A pesquisa clínica no Brasil tem muitos desafios a superar. Burocracia e falta de equipe adequada no sistema de avaliação ética e sanitária, burocracia nas agências de fomento, morosidade no desenvolvimento dos testes pré-clínicos (envolve animais) e clínicos (envolve humanos) em universidades e pouco conhecimento por parte da sociedade de que o alívio do sofrimento humano começa com a pesquisa científica. É o que avaliam usuários e estudiosos.
Uma das consequências dessa situação é a transferência de recursos de financiadoras (públicas ou da iniciativa privada) para o exterior com a importação desses serviços. O funcionamento de análises clínicas e de avaliações nos Estados Unidos e na Europa é muito superior em rapidez em relação ao que ocorre no Brasil.
A presidente da Sociedade Brasileira de Profissionais em Pesquisa Clínica (SBPPC), Conceição Accetturi, afirma que a legislação é boa. O problema, diz ela, está no sistema de avaliação. Segundo Conceição, os órgãos reguladores, como a Comissão Nacional de Ética em Pesquisa (Conep) e a Agência Nacional de Vigilância Sanitária (Anvisa), são constituídos por poucas pessoas que entendem o significado de uma pesquisa pré-clínica e clínica, enquanto que a maioria dos cargos é preenchida por indicação política. O resultado é uma avaliação demorada - de 8 meses a 2 anos - e muitas vezes sem a aprovação de um fármaco.
A investigadora principal dos estudos de pesquisa clínica do Instituto de Genética e Erros Inatos do Metabolismo (Igeim), Ana Maria Martins, diz que a Conep tem priorizado estudos de interesse do Sistema Único de Saúde (SUS), ou seja, fármacos relacionados a genéricos ou de fabricação nacional.
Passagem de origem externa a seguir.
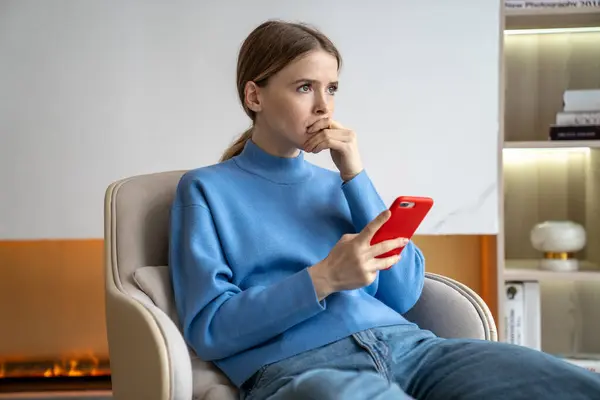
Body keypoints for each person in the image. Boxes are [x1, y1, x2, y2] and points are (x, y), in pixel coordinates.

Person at [169, 20, 600, 400]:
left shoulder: (339, 184)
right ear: (254, 95)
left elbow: (404, 292)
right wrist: (323, 279)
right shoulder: (206, 190)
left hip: (413, 351)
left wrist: (355, 176)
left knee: (565, 382)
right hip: (301, 370)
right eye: (305, 88)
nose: (324, 106)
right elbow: (211, 329)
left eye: (331, 88)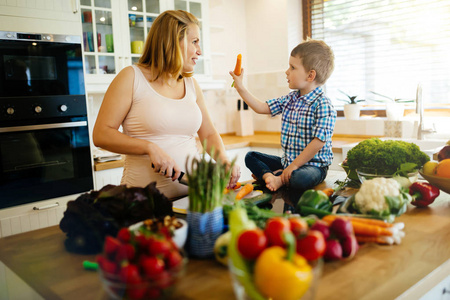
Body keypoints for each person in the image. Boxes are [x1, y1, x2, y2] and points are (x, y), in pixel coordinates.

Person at [93, 10, 240, 199]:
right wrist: (150, 147)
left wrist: (223, 160)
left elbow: (209, 134)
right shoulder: (131, 77)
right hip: (143, 202)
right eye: (194, 42)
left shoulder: (191, 84)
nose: (200, 51)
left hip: (191, 200)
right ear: (172, 41)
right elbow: (101, 134)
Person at [229, 39, 336, 195]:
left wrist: (293, 167)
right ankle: (270, 176)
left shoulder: (323, 104)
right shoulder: (289, 99)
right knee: (250, 156)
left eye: (292, 67)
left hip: (313, 166)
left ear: (310, 75)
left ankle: (278, 178)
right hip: (288, 163)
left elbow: (318, 143)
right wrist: (240, 87)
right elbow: (261, 107)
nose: (287, 71)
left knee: (300, 178)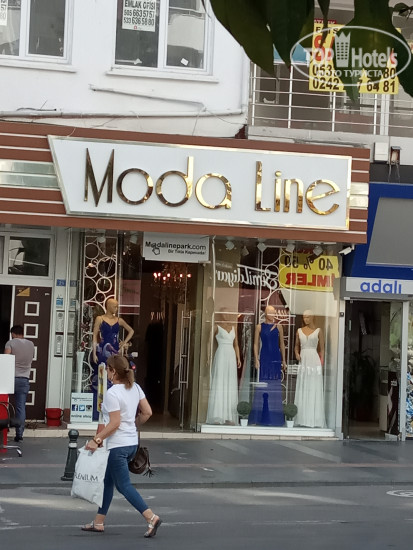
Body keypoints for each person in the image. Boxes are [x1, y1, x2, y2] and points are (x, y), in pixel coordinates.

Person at [81, 354, 162, 537]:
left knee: (124, 486)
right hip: (131, 443)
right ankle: (98, 522)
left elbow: (114, 423)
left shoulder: (113, 393)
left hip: (118, 446)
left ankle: (151, 517)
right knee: (108, 482)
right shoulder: (135, 388)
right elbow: (147, 412)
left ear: (113, 371)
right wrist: (133, 424)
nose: (107, 372)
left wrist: (96, 440)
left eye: (107, 369)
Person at [91, 298, 134, 420]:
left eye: (117, 306)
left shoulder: (119, 320)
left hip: (114, 351)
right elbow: (94, 335)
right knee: (101, 377)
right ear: (108, 306)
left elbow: (131, 331)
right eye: (114, 306)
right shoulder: (100, 319)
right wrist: (94, 352)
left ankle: (112, 410)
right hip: (102, 350)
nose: (116, 308)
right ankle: (98, 410)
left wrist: (124, 343)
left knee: (115, 377)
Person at [249, 305, 286, 426]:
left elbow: (282, 344)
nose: (272, 314)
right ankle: (260, 416)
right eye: (270, 312)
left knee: (274, 386)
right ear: (265, 313)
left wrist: (284, 360)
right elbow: (255, 344)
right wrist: (256, 359)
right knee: (263, 385)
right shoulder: (259, 327)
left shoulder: (279, 326)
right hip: (264, 357)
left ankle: (275, 418)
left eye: (274, 312)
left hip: (275, 358)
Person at [206, 309, 241, 425]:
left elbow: (236, 345)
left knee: (230, 383)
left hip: (231, 355)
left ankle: (229, 416)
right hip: (221, 354)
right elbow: (209, 342)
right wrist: (208, 357)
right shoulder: (216, 327)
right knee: (219, 383)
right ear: (221, 314)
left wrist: (238, 358)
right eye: (224, 313)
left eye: (228, 313)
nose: (227, 315)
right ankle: (217, 415)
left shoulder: (234, 327)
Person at [294, 310, 326, 428]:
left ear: (313, 317)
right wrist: (297, 354)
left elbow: (322, 349)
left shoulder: (318, 331)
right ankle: (302, 418)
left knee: (313, 386)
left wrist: (321, 363)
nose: (306, 319)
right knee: (303, 385)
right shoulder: (299, 331)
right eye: (304, 317)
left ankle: (314, 419)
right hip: (303, 359)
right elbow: (296, 346)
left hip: (314, 360)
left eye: (308, 317)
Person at [4, 325, 35, 442]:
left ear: (13, 334)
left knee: (4, 403)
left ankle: (3, 430)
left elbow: (6, 360)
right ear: (23, 333)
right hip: (24, 379)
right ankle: (19, 434)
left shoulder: (10, 343)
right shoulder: (31, 344)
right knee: (20, 407)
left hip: (10, 378)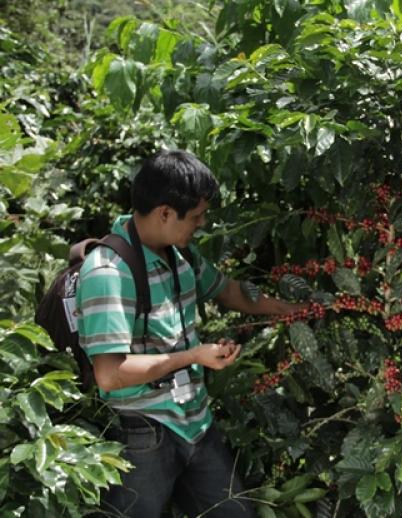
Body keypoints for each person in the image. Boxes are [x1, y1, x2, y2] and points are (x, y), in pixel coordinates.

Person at [77, 150, 307, 517]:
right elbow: (110, 374)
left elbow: (227, 291)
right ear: (165, 213)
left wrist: (292, 310)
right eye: (196, 216)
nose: (202, 223)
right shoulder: (108, 272)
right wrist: (194, 356)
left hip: (196, 423)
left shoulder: (179, 254)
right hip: (142, 433)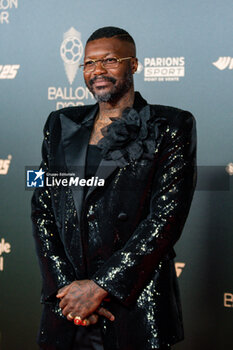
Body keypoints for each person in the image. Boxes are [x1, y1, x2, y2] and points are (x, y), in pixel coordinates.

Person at [31, 26, 197, 350]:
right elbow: (42, 206)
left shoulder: (171, 126)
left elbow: (166, 220)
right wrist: (67, 290)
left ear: (133, 65)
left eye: (109, 60)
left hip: (132, 308)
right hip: (69, 311)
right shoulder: (59, 124)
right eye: (89, 63)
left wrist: (99, 288)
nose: (98, 71)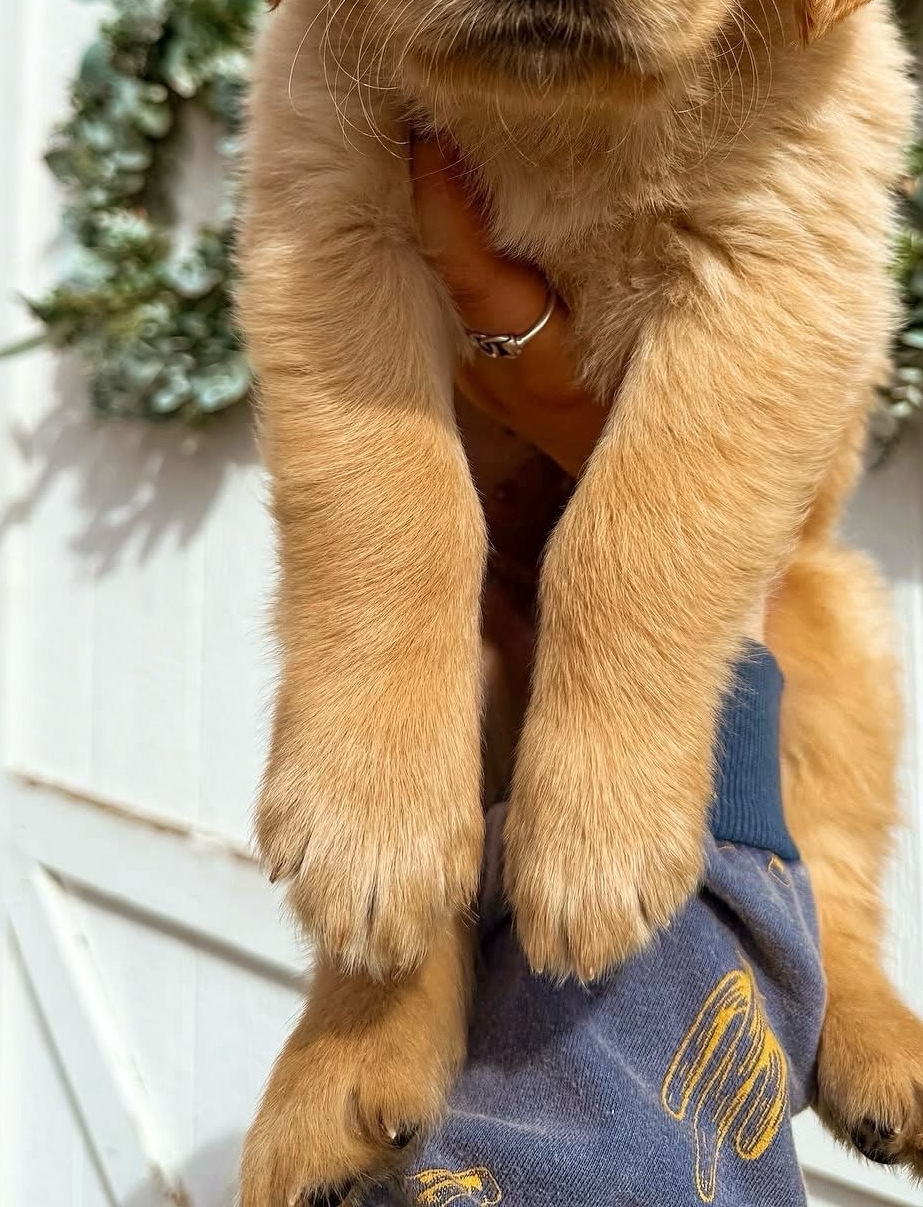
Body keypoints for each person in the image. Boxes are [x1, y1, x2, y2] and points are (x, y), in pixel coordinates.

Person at [338, 141, 824, 1207]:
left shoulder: (799, 91)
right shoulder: (333, 65)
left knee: (824, 620)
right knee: (384, 810)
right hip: (498, 586)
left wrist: (627, 676)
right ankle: (376, 1008)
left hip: (652, 582)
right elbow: (330, 258)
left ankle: (856, 1000)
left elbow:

Os medicamentos fora desse grupo não têm sido aprovados, afirma.
O Igeim, criado em 2006 como uma Organização de Sociedade Civil de Interesse Público (Oscip) para dar suporte ao Centro de Referência em Erros Inatos do Metabolismo (Creim), além das pesquisas dá assistência às famílias com EIM, ensina e capacita equipes multidisciplinares de saúde para o atendimento de EIM.
Com um orçamento anual de R$ 900 mil (doações de parceiros), dividido para as quatro áreas de atuação, o Instituto tem um total de nove pesquisas em andamento, sendo quatro na fase IV (estudo após a aprovação de comercialização de um produto). "Dos medicamentos que vêm de fora, praticamente nenhum foi aprovado pelos órgãos reguladores desde o ano passado", afirma Ana Maria.
O professor Esper Kallas, associado do departamento de clínica médica da Faculdade de Medicina da USP, afirma que, se o país quer um lugar de liderança, terá de rediscutir a regulação da pesquisa clínica. Temos um sistema de avaliação complexo para olhar todas as etapas. "As avaliações são rigorosas, mas a burocracia faz com que o processo de aprovação e a condução da pesquisa clínica sejam difíceis", diz Kallas. Ele defende uma descentralização do poder do Conep, já que existem outros comitês especializados que poderiam fazer parte das avaliações e ainda adotar a avaliação por amostragem.
Carlos Antonio Caramori, diretor da Unidade de Pesquisa Clínica (Upeclin), ligada à Rede Nacional de Centros de Pesquisa Clínica do Ministério da Saúde, da Unesp-Botucatu, diz que os problemas nas etapas da pesquisa clínica levam o país a ter uma relação com a indústria farmacêutica internacional de mero executor de seus projetos e apenas nas fases finais.
Contudo, há um esforço acadêmico para melhorar a bancada do laboratório pré-clínico, clínico e avançar com produtos nacionais. A Upeclin, que desenvolve produtos biológicos (vacinas e fármacos) a partir do veneno de cobras em parceria com o Centro de Venenos de Animais Peçonhentos (Cevape), trabalha para fomentar a pesquisa nacional para que patentes e recursos originários destas patentes fiquem no Brasil e não em mãos de estrangeiros. "Estamos com dois produtos para serem comercializados: o soro contra picadas de abelha e uma cola de fibrina para usar em cirurgias à base de veneno de cobra", diz Caramori.
Kallas desenvolve projetos locais em parcerias. Um exemplo é o projeto da vacina contra a dengue com o Instituto Butantan, com recursos do BNDES. "Estamos na fase clínica, mas a fase de avaliação levou um ano", ressalta. Segundo Caramori, houve avanços, mas ainda falta muito porque há um problema estrutural. A produção vai encontrar falta de laboratórios de teste de toxidade, de testes pré-clínicos e a morosidade nas avaliações dos órgãos reguladores.